-- Problem description --
In the copy, include every record below exactly as it appears, but no pictures.

-- Data records --
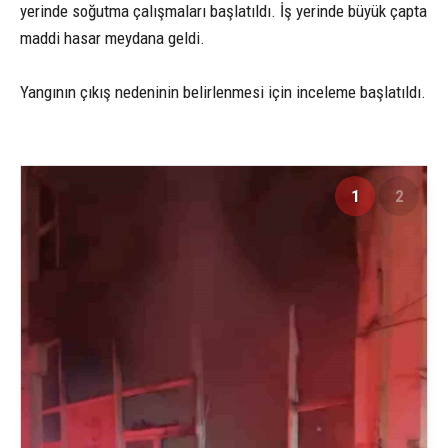
yerinde soğutma çalışmaları başlatıldı. İş yerinde büyük çapta
maddi hasar meydana geldi.
Yangının çıkış nedeninin belirlenmesi için inceleme başlatıldı.
1
2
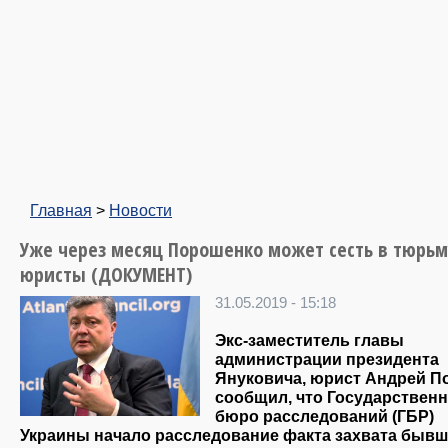
Главная
>
Новости
Уже через месяц Порошенко может сесть в тюрьм
юристы (ДОКУМЕНТ)
31.05.2019 - 15:18
Экс-заместитель главы
администрации президента
Януковича, юрист Андрей П
сообщил, что Государствен
бюро расследований (ГБР)
Украины начало расследование факта захвата быв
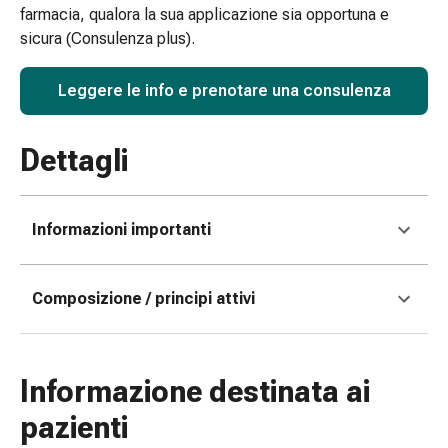
farmacia, qualora la sua applicazione sia opportuna e
e
sicura (Consulenza plus).
scottature
Set
Leggere le info e prenotare una consulenza
di
ricambio
Medicazioni
Dettagli
Unguenti
e
disinfezione
Informazioni importanti
delle
ferite
Medicazioni
Composizione / principi attivi
spray
Suture
cutanee
adesive
Informazione destinata ai
e
pazienti
colla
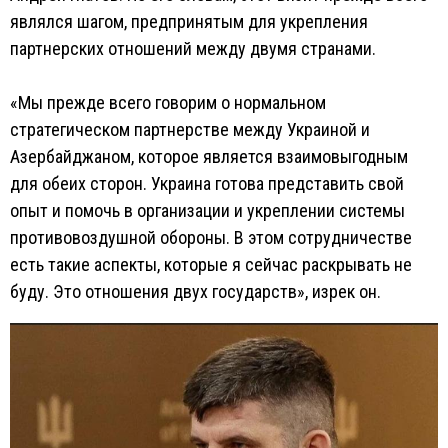
являлся шагом, предпринятым для укрепления
партнерских отношений между двумя странами.
«Мы прежде всего говорим о нормальном
стратегическом партнерстве между Украиной и
Азербайджаном, которое является взаимовыгодным
для обеих сторон. Украина готова представить свой
опыт и помочь в организации и укреплении системы
противовоздушной обороны. В этом сотрудничестве
есть такие аспекты, которые я сейчас раскрывать не
буду. Это отношения двух государств», изрек он.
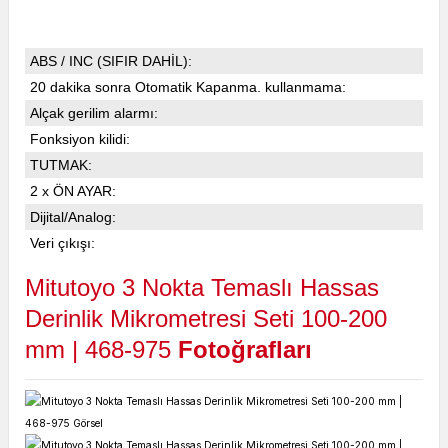
ABS / INC (SIFIR DAHİL):
20 dakika sonra Otomatik Kapanma. kullanmama:
Alçak gerilim alarmı:
Fonksiyon kilidi:
TUTMAK:
2 x ÖN AYAR:
Dijital/Analog:
Veri çıkışı:
Mitutoyo 3 Nokta Temaslı Hassas
Derinlik Mikrometresi Seti 100-200
mm | 468-975
Fotoğra
fları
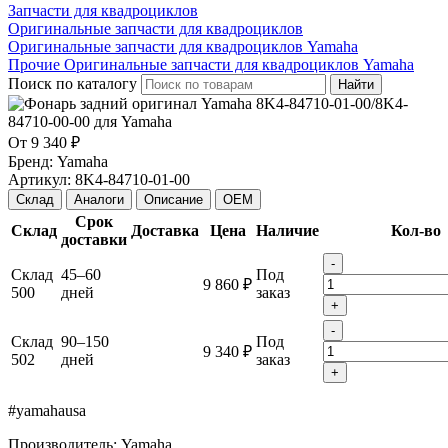
Запчасти для квадроциклов
Оригинальные запчасти для квадроциклов
Оригинальные запчасти для квадроциклов Yamaha
Прочие Оригинальные запчасти для квадроциклов Yamaha
Поиск по каталогу
Найти
От
9 340 ₽
Бренд:
Yamaha
Артикул:
8K4-84710-01-00
Склад
Аналоги
Описание
OEM
Срок
Склад
Доставка
Цена
Наличие
Кол-во
доставки
-
Склад
45–60
Под
9 860 ₽
500
дней
заказ
+
-
Склад
90–150
Под
9 340 ₽
502
дней
заказ
+
#yamahausa
Производитель: Yamaha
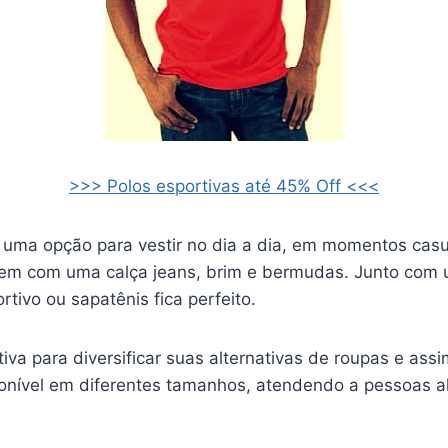
>>> Polos esportivas até 45% Off <<<
 uma opção para vestir no dia a dia, em momentos casua
em com uma calça jeans, brim e bermudas. Junto com
ortivo ou sapatênis fica perfeito.
tiva para diversificar suas alternativas de roupas e assi
ponível em diferentes tamanhos, atendendo a pessoas al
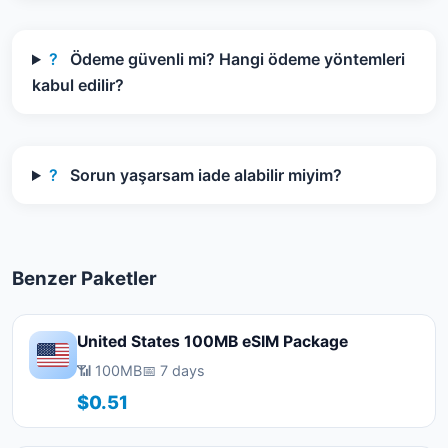
?
Ödeme güvenli mi? Hangi ödeme yöntemleri
kabul edilir?
?
Sorun yaşarsam iade alabilir miyim?
Benzer Paketler
United States 100MB eSIM Package
📶 100MB
📅 7 days
$0.51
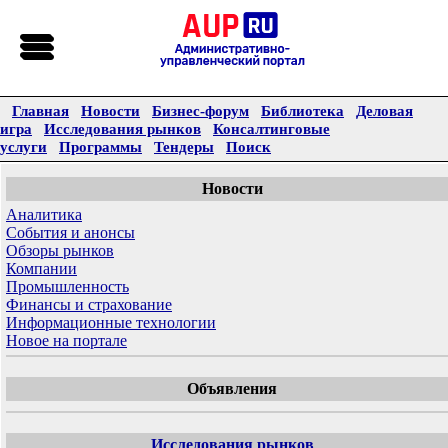
Главная
Новости
Бизнес-форум
Библиотека
Деловая
игра
Исследования рынков
Консалтинговые
услуги
Программы
Тендеры
Поиск
Новости
Аналитика
События и анонсы
Обзоры рынков
Компании
Промышленность
Финансы и страхование
Информационные технологии
Новое на портале
Объявления
Исследования рынков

-- Answer area --
yerinde soğutma çalışmaları başlatıldı. İş yerinde büyük çapta
maddi hasar meydana geldi.
Yangının çıkış nedeninin belirlenmesi için inceleme başlatıldı.
1
2
Главная
>
Новости
Уже через месяц Порошенко может сесть в тюрьм
юристы (ДОКУМЕНТ)
31.05.2019 - 15:18
Экс-заместитель главы
администрации президента
Януковича, юрист Андрей П
сообщил, что Государствен
бюро расследований (ГБР)
Украины начало расследование факта захвата быв
farmacia, qualora la sua applicazione sia opportuna e
e
sicura (Consulenza plus).
scottature
Set
Leggere le info e prenotare una consulenza
di
ricambio
Medicazioni
Dettagli
Unguenti
e
disinfezione
Informazioni importanti
delle
ferite
Medicazioni
Composizione / principi attivi
spray
Suture
cutanee
adesive
Informazione destinata ai
e
pazienti
colla
являлся шагом, предпринятым для укрепления
партнерских отношений между двумя странами.
«Мы прежде всего говорим о нормальном
стратегическом партнерстве между Украиной и
Азербайджаном, которое является взаимовыгодным
для обеих сторон. Украина готова представить свой
опыт и помочь в организации и укреплении системы
противовоздушной обороны. В этом сотрудничестве
есть такие аспекты, которые я сейчас раскрывать не
буду. Это отношения двух государств», изрек он.
ABS / INC (SIFIR DAHİL):
20 dakika sonra Otomatik Kapanma. kullanmama:
Alçak gerilim alarmı:
Fonksiyon kilidi:
TUTMAK:
2 x ÖN AYAR:
Dijital/Analog:
Veri çıkışı:
Mitutoyo 3 Nokta Temaslı Hassas
Derinlik Mikrometresi Seti 100-200
mm | 468-975
Fotoğra
fları
Запчасти для квадроциклов
Оригинальные запчасти для квадроциклов
Оригинальные запчасти для квадроциклов Yamaha
Прочие Оригинальные запчасти для квадроциклов Yamaha
Поиск по каталогу
Найти
От
9 340 ₽
Бренд:
Yamaha
Артикул:
8K4-84710-01-00
Склад
Аналоги
Описание
OEM
Срок
Склад
Доставка
Цена
Наличие
Кол-во
доставки
-
Склад
45–60
Под
9 860 ₽
500
дней
заказ
+
-
Склад
90–150
Под
9 340 ₽
502
дней
заказ
+
#yamahausa
Производитель: Yamaha
>>> Polos esportivas até 45% Off <<<
 uma opção para vestir no dia a dia, em momentos casua
em com uma calça jeans, brim e bermudas. Junto com
ortivo ou sapatênis fica perfeito.
tiva para diversificar suas alternativas de roupas e assi
ponível em diferentes tamanhos, atendendo a pessoas al
?
Ödeme güvenli mi? Hangi ödeme yöntemleri
kabul edilir?
?
Sorun yaşarsam iade alabilir miyim?
Benzer Paketler
United States 100MB eSIM Package
📶 100MB
📅 7 days
$0.51
Главная
Новости
Бизнес-форум
Библиотека
Деловая
игра
Исследования рынков
Консалтинговые
услуги
Программы
Тендеры
Поиск
Новости
Аналитика
События и анонсы
Обзоры рынков
Компании
Промышленность
Финансы и страхование
Информационные технологии
Новое на портале
Объявления
Исследования рынков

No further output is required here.